Theo hanya diam dan tidak menjelaskan apapun padaku. Dia lalu memberikan aba – aba padaku untuk mengikutinya. Tanpa keraguan apapun dan bertekatkan ingin mencari tahu apa yang sebenarnya sedang terjadi, aku mengikuti Theo.

Meskipun aku adalah pewaris sah keluarga, aku tidak pernah menjelajahi bangunan ini. hanya perpustakaan saja. dan Theo yang sejak dulu begitu dingin padaku, kini seolah berubah menjadi orang yang berbeda dengan yang biasa kukenal. Dia memang pendiam, tapi sungguh ajaib rasanya dia mengajakku mengelilingi bangunan ini. Aku dipenuhi berbagai perasaan, selain semangat yang begitu mengebu dan rasa takut jika ayah mengetahuinya. Ini adalah hal yang jelas akan mencelakai Theo dan diriku.
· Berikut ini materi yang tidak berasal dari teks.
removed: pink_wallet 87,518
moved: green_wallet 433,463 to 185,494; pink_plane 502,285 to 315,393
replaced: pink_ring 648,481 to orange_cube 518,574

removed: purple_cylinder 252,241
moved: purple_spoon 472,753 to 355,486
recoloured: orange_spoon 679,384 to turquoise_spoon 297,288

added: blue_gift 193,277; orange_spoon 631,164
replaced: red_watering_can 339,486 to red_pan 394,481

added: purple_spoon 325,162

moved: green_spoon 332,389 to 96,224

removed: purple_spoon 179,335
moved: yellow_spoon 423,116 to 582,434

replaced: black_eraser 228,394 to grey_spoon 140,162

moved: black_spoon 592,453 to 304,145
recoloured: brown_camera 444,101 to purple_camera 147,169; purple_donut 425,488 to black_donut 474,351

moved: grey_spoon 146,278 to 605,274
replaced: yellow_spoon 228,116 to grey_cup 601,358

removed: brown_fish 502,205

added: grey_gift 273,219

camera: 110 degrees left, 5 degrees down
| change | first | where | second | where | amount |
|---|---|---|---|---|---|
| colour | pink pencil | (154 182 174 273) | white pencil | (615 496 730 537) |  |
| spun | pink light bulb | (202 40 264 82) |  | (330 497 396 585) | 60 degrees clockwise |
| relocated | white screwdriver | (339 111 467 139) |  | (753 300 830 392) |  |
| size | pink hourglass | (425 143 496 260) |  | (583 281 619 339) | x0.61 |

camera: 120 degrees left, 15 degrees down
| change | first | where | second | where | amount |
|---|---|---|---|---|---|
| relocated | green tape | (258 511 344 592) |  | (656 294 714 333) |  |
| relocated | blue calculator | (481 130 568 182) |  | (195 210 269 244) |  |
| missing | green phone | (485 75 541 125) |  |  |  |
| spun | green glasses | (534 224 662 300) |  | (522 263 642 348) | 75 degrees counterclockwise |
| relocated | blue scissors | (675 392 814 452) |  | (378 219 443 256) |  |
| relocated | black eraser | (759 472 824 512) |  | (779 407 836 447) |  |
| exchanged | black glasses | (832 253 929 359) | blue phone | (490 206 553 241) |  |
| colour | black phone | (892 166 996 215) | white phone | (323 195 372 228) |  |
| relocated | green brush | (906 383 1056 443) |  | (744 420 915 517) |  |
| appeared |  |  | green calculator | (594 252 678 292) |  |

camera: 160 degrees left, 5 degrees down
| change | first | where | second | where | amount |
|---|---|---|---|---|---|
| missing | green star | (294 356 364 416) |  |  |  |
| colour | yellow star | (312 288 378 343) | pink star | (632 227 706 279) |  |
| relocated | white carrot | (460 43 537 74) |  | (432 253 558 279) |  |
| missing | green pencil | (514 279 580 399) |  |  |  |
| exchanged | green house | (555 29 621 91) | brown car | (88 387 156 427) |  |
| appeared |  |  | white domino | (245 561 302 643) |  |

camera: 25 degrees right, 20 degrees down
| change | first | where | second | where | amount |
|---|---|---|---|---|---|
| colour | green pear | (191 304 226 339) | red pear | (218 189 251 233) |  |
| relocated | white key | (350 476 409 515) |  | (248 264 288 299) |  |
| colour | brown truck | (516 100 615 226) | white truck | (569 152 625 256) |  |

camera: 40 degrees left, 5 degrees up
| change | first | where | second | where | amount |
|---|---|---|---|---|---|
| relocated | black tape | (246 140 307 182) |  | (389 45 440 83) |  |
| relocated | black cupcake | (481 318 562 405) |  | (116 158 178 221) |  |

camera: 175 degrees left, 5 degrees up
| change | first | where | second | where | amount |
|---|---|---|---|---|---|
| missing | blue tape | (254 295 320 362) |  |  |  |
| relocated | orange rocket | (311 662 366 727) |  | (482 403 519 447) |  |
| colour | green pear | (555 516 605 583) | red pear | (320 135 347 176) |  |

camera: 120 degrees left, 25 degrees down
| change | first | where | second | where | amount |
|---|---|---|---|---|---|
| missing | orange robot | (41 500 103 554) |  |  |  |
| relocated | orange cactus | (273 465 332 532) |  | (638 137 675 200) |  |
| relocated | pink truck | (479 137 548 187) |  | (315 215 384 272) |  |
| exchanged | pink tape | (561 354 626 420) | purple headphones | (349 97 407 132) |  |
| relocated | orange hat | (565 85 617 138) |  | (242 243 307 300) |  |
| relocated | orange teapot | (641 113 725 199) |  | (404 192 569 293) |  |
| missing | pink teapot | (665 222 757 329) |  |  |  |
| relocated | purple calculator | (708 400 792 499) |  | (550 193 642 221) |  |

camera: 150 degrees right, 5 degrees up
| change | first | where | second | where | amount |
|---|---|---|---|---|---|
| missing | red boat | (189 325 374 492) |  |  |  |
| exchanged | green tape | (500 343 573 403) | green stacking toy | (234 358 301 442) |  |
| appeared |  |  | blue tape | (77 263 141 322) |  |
Bisa dikatakan tenaga Theo sudah tidak sebagus diriku diusianya yang masih sekitaran 40th. Dia berjalan terlalu pelan. Aku berusaha sabar dan terus mengikutinya menjelajahi lorong yang panjang. Kuperhatikan dinding bangunan ini dan jariku akhirnya menyentuhnya. Merasakan lembabnya bebatuan yang menyatu menjadi dinding pertahanan yang kokoh dalam menara ini. Dinding disepanjang terowongan yang kami lalui tidak luput dari pertumbuhan lumut yang sudah menghitam karena usia.

“Kemana kamu akan membawaku, Theo ?”

Suaraku mengema memenuhi seluruh terowongan ini.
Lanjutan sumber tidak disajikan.